Can the spoiler tag be a bit more obvious? I'm sure I've missed many in recent weeks, I didn't even realize there _was_ spoilerized text in this post at all, until I visited the thread again in Tapatalk. Granted I keep my laptop screen pretty dim but I'm able to read everything very well otherwise.

For reference, this is a screenshot of dark mode in Safari/macOS:










Light mode:


----------



## Mike Lang (Nov 17, 1999)

It's not something we can change locally without changing all 1500+ sites but if it's mentioned enough in other communities, they may look into altering it.
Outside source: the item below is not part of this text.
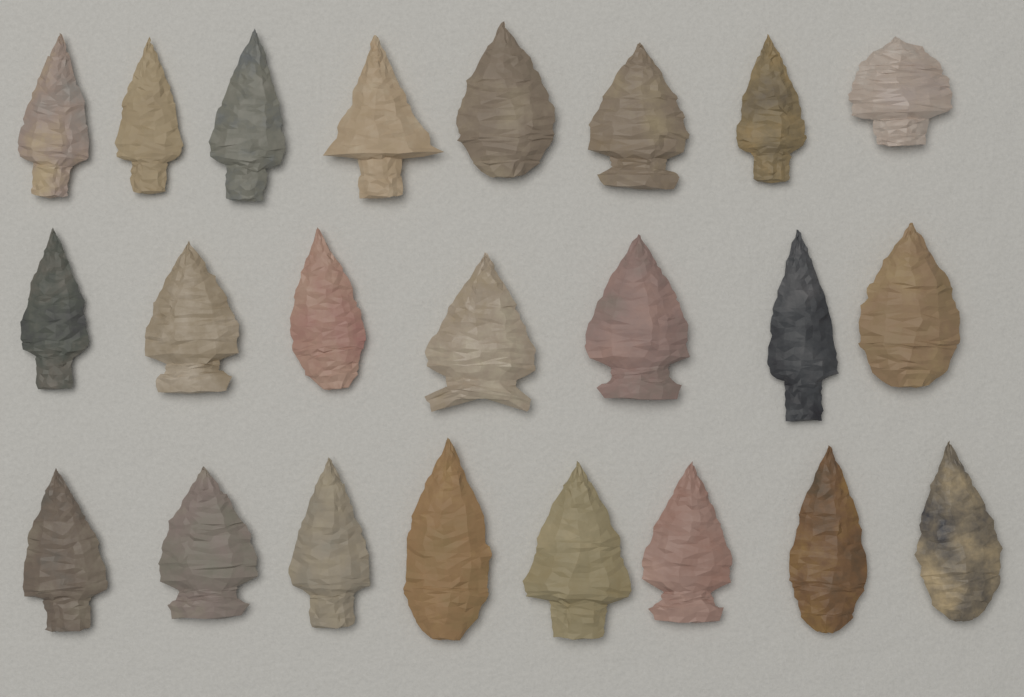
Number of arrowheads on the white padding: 23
ISPOILER works differently than the more commonly used:


Spoiler



SPOILER


----------



## Fofer (Oct 29, 2000)

Mike Lang said:


> ISPOILER works differently than the more commonly used:


 Ah OK, good info, thanks


----------



## VSPlatform (Oct 1, 2021)

Correct, there are 2 different "spoiler" inserting options on the forum. The "Spoiler" will give the button style and the "Inline Spoiler" will fade the text.










But that being said, I will forward along that the blurred text does not appear very clearly on dark mode. This may be something that we can increase the contrast to make easier to see. 

Daniel


----------



## eddyj (Jun 20, 2002)

VSPlatform said:


> I will forward along that the blurred text does not appear very clearly on dark mode.


Or the light mode, for that matter! It is pretty subtle on both!


----------